__Page__
>>>>

And you know you can always call on any number of us, if only to talk.

Scott ........ we might have just found your summer intern. lol


----------



## RainMan 2.0 (May 6, 2014)

honesttjohn said:


> Rick,
> 
> take what you can get til you fall into something, be it woodworking or something else. Just go with the flow and you'll fall into something that'll work. Don't overlook anything.
> 
> ...


Thanks John. I know a guys not getting rich by any means , but I was hoping to make enough to keep my head above water . I just can’t see a future at HomeDepot lol.
I enjoy things that are cnc and wood related ,so this seems like a viable option


----------



## bgriggs (Nov 26, 2008)

Great thread guys. I just caught up on what is going on. 

Building a CNC business is no only possible it is probable if you follow proven methods that others have used. Get an audible account and start listening to books about starting a business while you are working in the shop. Get your mindset aligned for success. Start listening to John Saunders and John Grimsm's podcast, "The Business of CNC". Read Pat Flynn's book "Will It Fly?" Follow what he says a find your first product/business idea.

Then execute your plan like you have a rocket booster strapped to your bottom. 

Best wishes.

Bill


----------



## DesertRatTom (Jul 3, 2012)

@bgriggs Good advice about listening to inspiring material. It is easy to get down while going through the initial stages of a startup. But nothing will work better than a persistent effort. 
@RainMan 2.0 OK Rick, time to get going. I suggest you start by going through this thread and writing a list of possible clients and actions. Look them up on the web and Facebook. Write down their locations. Start looking at ads in some of the regional publications. Look for business members of local chambers of commerce, some of them may be good prospects. 

There's some pricing information on this string so you can figure out what to ask. Get your machine and set it up. Learn the software at night. Make some sample signs with the company logos you find in your research. Run your designs by us one the Forum and ask for suggestions. Just get moving now, Rick. Nothing will haul your butt out of shock and depression faster than getting into action on your new future. 

At one point very early in my business, money was very tight and I was tempted to go get a job. But instead, my wife took me to a car dealership and we bought a car! Having a car payment to make shook me into action and so I seriously started executing our plan--got into action contacting all our prospects and started making money. I suggested you get your machine and software ASAP. You'll have a payment to make and will probably have the same experience I did. You aren't going to do hard sell with anyone, just showing a sample and asking whether the potential customer wants to order some customized signs or other items. They will or they won't. And if they don't take the sample to someone else in the same busienss, even a competitor.

<<<<

__Complete the following__
**1)** Please copy the part of the CNC business thread starting at "Great thread guys." and ending at "Best wishes.", word for word.
**2)** Write the next part of the CNC business thread, picking up right after its final sentence.
The material that comes next is separate from the CNC business thread.

__Recorded data__

>>>>

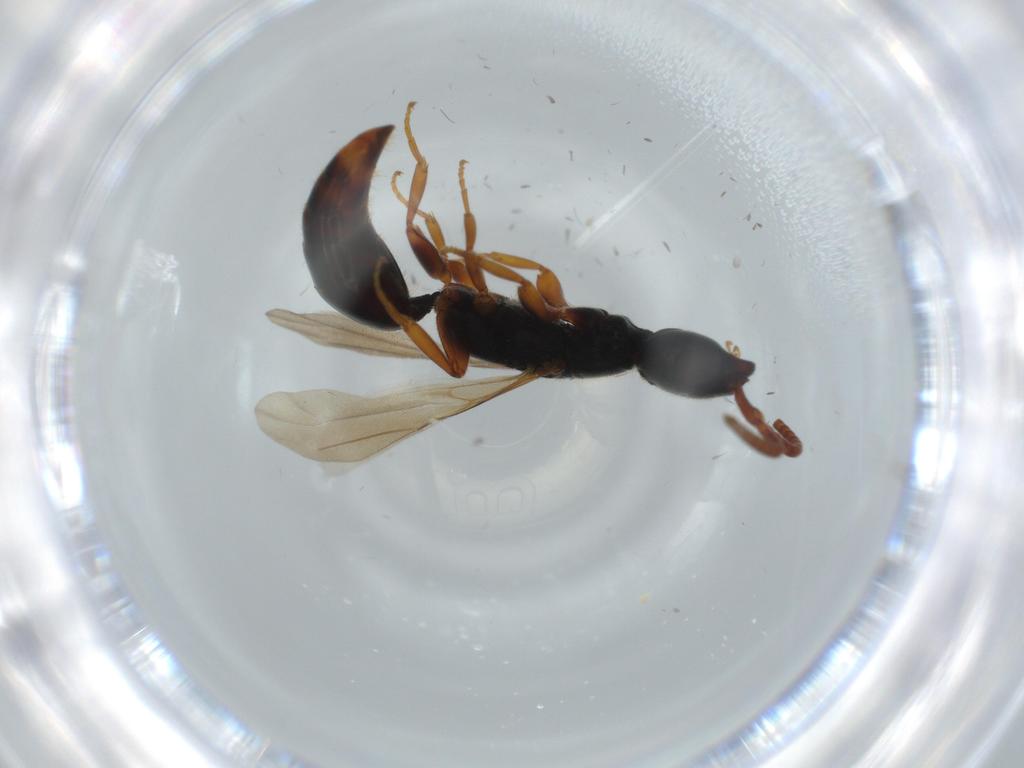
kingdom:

<<<<

__Set of answers__
**1)**
Great thread guys. I just caught up on what is going on. 

Building a CNC business is no only possible it is probable if you follow proven methods that others have used. Get an audible account and start listening to books about starting a business while you are working in the shop. Get your mindset aligned for success. Start listening to John Saunders and John Grimsm's podcast, "The Business of CNC". Read Pat Flynn's book "Will It Fly?" Follow what he says a find your first product/business idea.

Then execute your plan like you have a rocket booster strapped to your bottom. 

Best wishes.

**2)**
Tell us what you're doing as you go along. Take pictures, you'll use them later for marketing on Facebook. We'll cheer you on! --Tom


----------



## DesertRatTom (Jul 3, 2012)

I just re-read this string. It is full of great input. Read it if you have any thoughts about making money with woodworking and/or CNC. 

I got to thinking about hooking up with a CNC owner and doing marketing for them. The missing person in failing businesses is the marketing person. An appropriate percentage would probably work and would keep me off the streets and out of trouble. Just thinkin'.

I'm going to revive this post from time to time to keep it visible.
@RainMan 2.0 How are you doing on this? Easy to get off track, isn't it. :wink:


----------



## RainMan 2.0 (May 6, 2014)

DesertRatTom said:


> I just re-read this string. It is full of great input. Read it if you have any thoughts about making money with woodworking and/or CNC.
> 
> I got to thinking about hooking up with a CNC owner and doing marketing for them. The missing person in failing businesses is the marketing person. An appropriate percentage would probably work and would keep me off the streets and out of trouble. Just thinkin'.
> 
> ...


Tom , thankfully I’m still employed till Aug-16-2019 . In the mean time I’m trying to save as much $ as I can , and finish projects inside my home. 
Will have lots of time on my hands to finish the garage , and then start a cnc build thread .
In theory I could start sooner , but I’m trying to see where I stand financially after I’m layed off . My Shares keep diving , and my company pension is tanking again . Not good timing . 

I wish I had room for a 4x8 machine . I talked to cncrouterparts recently, and for an extra $800 I can have a kit built for a 5x5 instead of a 4x4 . 
That will help by accommodating sheets of Baltic birch in that size if it’s required, plus a little more real estate is always welcome . I don’t know if an extra foot is going to be detrimental to the gantry stiffness , but I’m hoping not , as they do use the same extruded aluminum for there 5x10 model. 
I could accommodate an 8x4 cnc router table if I jettisoned the laser engraver , but I’m planning on getting it fixed while I’m at it . 

I realize you don’t get rich with a cnc , but all I want to do is keep my head above water.
After the smoke clears I’m sure I’ll be into it for around 20K ,and thats building the electronics myself and a cheap eBay water cooled spindle and vfd . Will likely never pay the machine itself off,but will sure have fun learning . 
Ive always wanted one regardless , and I’m sure it’s something I’m going to enjoy, so that alone is worth investing in one. 
I may be able to find a part time job if all else fails , but I’d sure like to work from home. 
This was a great idea for a thread ,and I like all the inspiration you guys have here


----------



## honesttjohn (Feb 17, 2015)

Tom,

Don't tempt me. lol


----------



## RainMan 2.0 (May 6, 2014)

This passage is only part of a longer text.